First, though, he moved to the United States, just as he had gone to Spain a decade earlier. From a base in New York, and in the pages of the Puerto Rican Herald, Muñoz Rivera railed against the Foraker Act and wrote open letters to President McKinley about the disgraceful nature of American policy regarding Puerto Rico.

In 1904, Muñoz Rivera returned to Puerto Rico and helped found the Unionist Party, which would dominate Puerto Rican politics for the next twenty years. He was elected to the House of Delegates in 1906, and he won reelection to his seat two times.

In 1910, Muñoz Rivera was elected Resident Commissioner of Puerto Rico, and he left the House of Delegates, and his native island, to assume his position in Washington on March 4, 1911. For the next several years, he would fight strongly for a repeal of the Foraker Act, which at that time continued to be the basis of American rule in Puerto Rico.

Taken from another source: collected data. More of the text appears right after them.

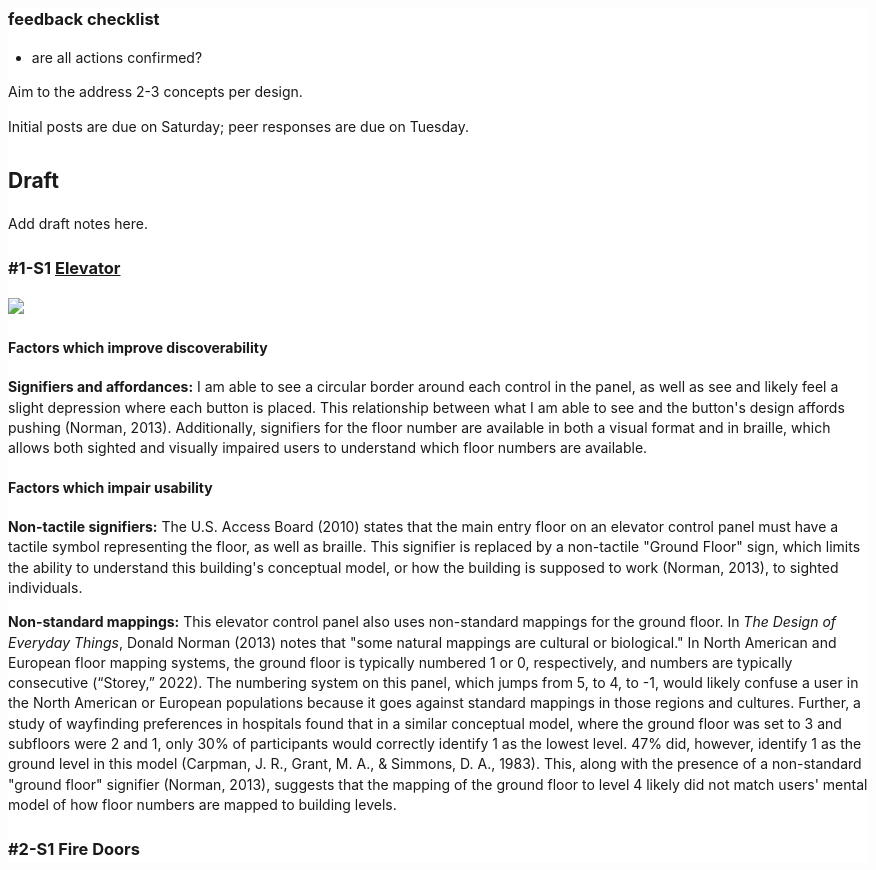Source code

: 
### feedback checklist
- are all actions confirmed?







Aim to the address 2-3 concepts per design.
  
Initial posts are due on Saturday; peer responses are due on Tuesday.

## Draft
Add draft notes here.

### #1-S1 [Elevator](https://keep.google.com/u/0/media/v2/1N3E10jrwVmCkVMPmkXgvDNBn2B1w_HaUkGcpCCGP-MSngVUGOq9nOtpNnv60/1OpBJ3De_PYvv17_AAuvc1tqkDpsZpmwwhp5uJtasg3W112a2W8jglkQGW5-1Fg?sz=512&accept=image%2Fgif%2Cimage%2Fjpeg%2Cimage%2Fjpg%2Cimage%2Fpng%2Cimage%2Fwebp)
![](https://lh4.googleusercontent.com/oUf1pRCx03L8vFZpTW-gw9iiGJ9H-Ip3kr9aNRU_zGkROCtRj26vSIXHkAHWvsM-SYO4Lyct4quCNLSBCdN6eFSzHsn8USnBiD3w4jgQMn4x7hu7tUnpekhz4TWxb37gZUI0JCMT0hq4)

#### Factors which improve discoverability
**Signifiers and affordances:** I am able to see a circular border around each control in the panel, as well as see and likely feel a slight depression where each button is placed. This relationship between what I am able to see and the button's design affords pushing (Norman, 2013). Additionally, signifiers for the floor number are available in both a visual format and in braille, which allows both sighted and visually impaired users to understand which floor numbers are available.

#### Factors which impair usability

**Non-tactile signifiers:** The U.S. Access Board (2010) states that the main entry floor on an elevator control panel must have a tactile symbol representing the floor, as well as braille. This signifier is replaced by a non-tactile "Ground Floor" sign, which limits the ability to understand this building's conceptual model, or how the building is supposed to work (Norman, 2013), to sighted individuals.

**Non-standard mappings:** This elevator control panel also uses non-standard mappings for the ground floor. In *The Design of Everyday Things*, Donald Norman (2013) notes that "some natural mappings are cultural or biological." In North American and European floor mapping systems, the ground floor is typically numbered 1 or 0, respectively, and numbers are typically consecutive (“Storey,” 2022). The numbering system on this panel, which jumps from 5, to 4, to -1, would likely confuse a user in the North American or European populations because it goes against standard mappings in those regions and cultures. Further, a study of wayfinding preferences in hospitals found that in a similar conceptual model, where the ground floor was set to 3 and subfloors were 2 and 1, only 30% of participants would correctly identify 1 as the lowest level. 47% did, however, identify 1 as the ground level in this model (Carpman, J. R., Grant, M. A., & Simmons, D. A., 1983). This, along with the presence of a non-standard "ground floor" signifier (Norman, 2013), suggests that the mapping of the ground floor to level 4 likely did not match users' mental model of how floor numbers are mapped to building levels.

### #2-S1 Fire Doors
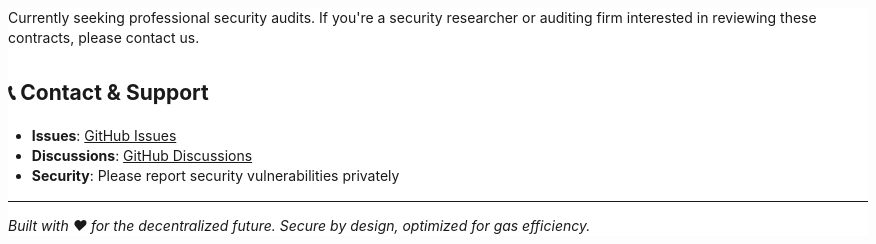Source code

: Currently seeking professional security audits. If you're a security researcher or auditing firm interested in reviewing these contracts, please contact us.

## 📞 Contact & Support

- **Issues**: [GitHub Issues](https://github.com/nibertinvestments/contracts/issues)
- **Discussions**: [GitHub Discussions](https://github.com/nibertinvestments/contracts/discussions)
- **Security**: Please report security vulnerabilities privately

---

*Built with ❤️ for the decentralized future. Secure by design, optimized for gas efficiency.*
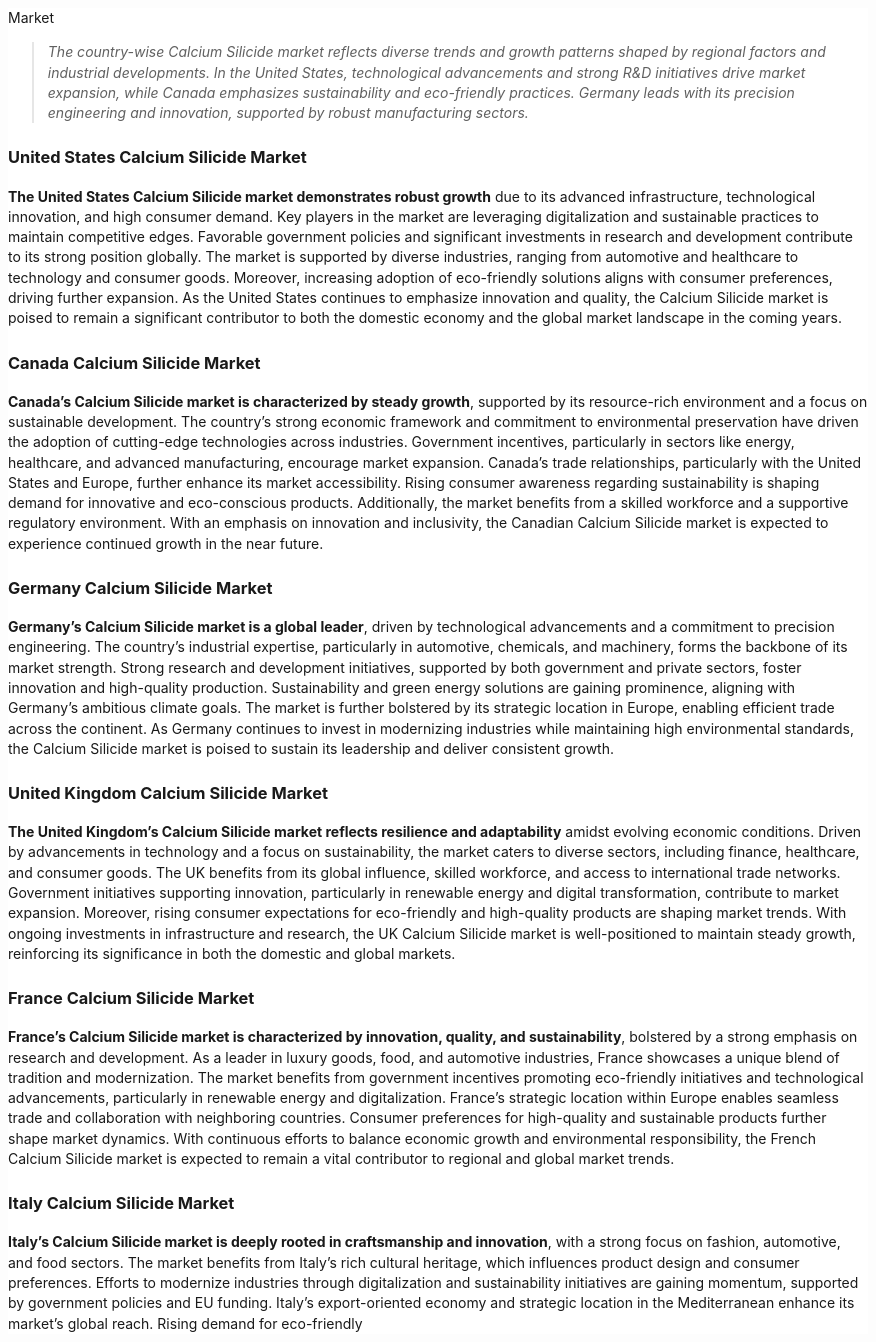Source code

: Market<br /></span></h1><blockquote><p><em><span class="">The country-wise Calcium Silicide market reflects diverse trends and growth patterns shaped by regional factors and industrial developments. In the United States, technological advancements and strong R&amp;D initiatives drive market expansion, while Canada emphasizes sustainability and eco-friendly practices. Germany leads with its precision engineering and innovation, supported by robust manufacturing sectors.</span></em></p></blockquote><h3><strong>United States Calcium Silicide Market</strong></h3><p><strong>The United States Calcium Silicide market demonstrates robust growth</strong> due to its advanced infrastructure, technological innovation, and high consumer demand. Key players in the market are leveraging digitalization and sustainable practices to maintain competitive edges. Favorable government policies and significant investments in research and development contribute to its strong position globally. The market is supported by diverse industries, ranging from automotive and healthcare to technology and consumer goods. Moreover, increasing adoption of eco-friendly solutions aligns with consumer preferences, driving further expansion. As the United States continues to emphasize innovation and quality, the Calcium Silicide market is poised to remain a significant contributor to both the domestic economy and the global market landscape in the coming years.</p><h3><strong>Canada Calcium Silicide Market</strong></h3><p><strong>Canada&rsquo;s Calcium Silicide market is characterized by steady growth</strong>, supported by its resource-rich environment and a focus on sustainable development. The country&rsquo;s strong economic framework and commitment to environmental preservation have driven the adoption of cutting-edge technologies across industries. Government incentives, particularly in sectors like energy, healthcare, and advanced manufacturing, encourage market expansion. Canada&rsquo;s trade relationships, particularly with the United States and Europe, further enhance its market accessibility. Rising consumer awareness regarding sustainability is shaping demand for innovative and eco-conscious products. Additionally, the market benefits from a skilled workforce and a supportive regulatory environment. With an emphasis on innovation and inclusivity, the Canadian Calcium Silicide market is expected to experience continued growth in the near future.</p><h3><strong>Germany Calcium Silicide Market</strong></h3><p><strong>Germany&rsquo;s Calcium Silicide market is a global leader</strong>, driven by technological advancements and a commitment to precision engineering. The country&rsquo;s industrial expertise, particularly in automotive, chemicals, and machinery, forms the backbone of its market strength. Strong research and development initiatives, supported by both government and private sectors, foster innovation and high-quality production. Sustainability and green energy solutions are gaining prominence, aligning with Germany&rsquo;s ambitious climate goals. The market is further bolstered by its strategic location in Europe, enabling efficient trade across the continent. As Germany continues to invest in modernizing industries while maintaining high environmental standards, the Calcium Silicide market is poised to sustain its leadership and deliver consistent growth.</p><h3><strong>United Kingdom Calcium Silicide Market</strong></h3><p><strong>The United Kingdom&rsquo;s Calcium Silicide market reflects resilience and adaptability</strong> amidst evolving economic conditions. Driven by advancements in technology and a focus on sustainability, the market caters to diverse sectors, including finance, healthcare, and consumer goods. The UK benefits from its global influence, skilled workforce, and access to international trade networks. Government initiatives supporting innovation, particularly in renewable energy and digital transformation, contribute to market expansion. Moreover, rising consumer expectations for eco-friendly and high-quality products are shaping market trends. With ongoing investments in infrastructure and research, the UK Calcium Silicide market is well-positioned to maintain steady growth, reinforcing its significance in both the domestic and global markets.</p><h3><strong>France Calcium Silicide Market</strong></h3><p><strong>France&rsquo;s Calcium Silicide market is characterized by innovation, quality, and sustainability</strong>, bolstered by a strong emphasis on research and development. As a leader in luxury goods, food, and automotive industries, France showcases a unique blend of tradition and modernization. The market benefits from government incentives promoting eco-friendly initiatives and technological advancements, particularly in renewable energy and digitalization. France&rsquo;s strategic location within Europe enables seamless trade and collaboration with neighboring countries. Consumer preferences for high-quality and sustainable products further shape market dynamics. With continuous efforts to balance economic growth and environmental responsibility, the French Calcium Silicide market is expected to remain a vital contributor to regional and global market trends.</p><h3><strong>Italy Calcium Silicide Market</strong></h3><p><strong>Italy&rsquo;s Calcium Silicide market is deeply rooted in craftsmanship and innovation</strong>, with a strong focus on fashion, automotive, and food sectors. The market benefits from Italy&rsquo;s rich cultural heritage, which influences product design and consumer preferences. Efforts to modernize industries through digitalization and sustainability initiatives are gaining momentum, supported by government policies and EU funding. Italy&rsquo;s export-oriented economy and strategic location in the Mediterranean enhance its market&rsquo;s global reach. Rising demand for eco-friendly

Finally, on May 23, 1916, a little more than five years after Muñoz Rivera was sworn in as Resident Commissioner, the U.S. House of Representatives passed what would become the Jones Act. This law allowed for several major changes in the status and rights of Puerto Ricans. It granted them United States citizenship, and it established a bicameral, popularly-elected legislature in San Juan.

The signing of the Jones Act into law, a major event in Puerto Rico’s political history, occurred on March 2, 1917. Muñoz Rivera, who perhaps more than any one person made the Jones Act a reality, did not live to see it go into effect. The writer, statesman, and indefatigable champion of equal rights for the people of Puerto Rico had succumbed to cancer four months earlier.

Over the course of a political career that lasted less than 30 years, Luis Muñoz Rivera ushered in fundamental change for Puerto Rico under two separate colonial rulers. His leadership on the island, his ability to negotiate, and his understanding of the power of the media made him a critical advocate for Puerto Rico in a time of great turmoil and uncertainty.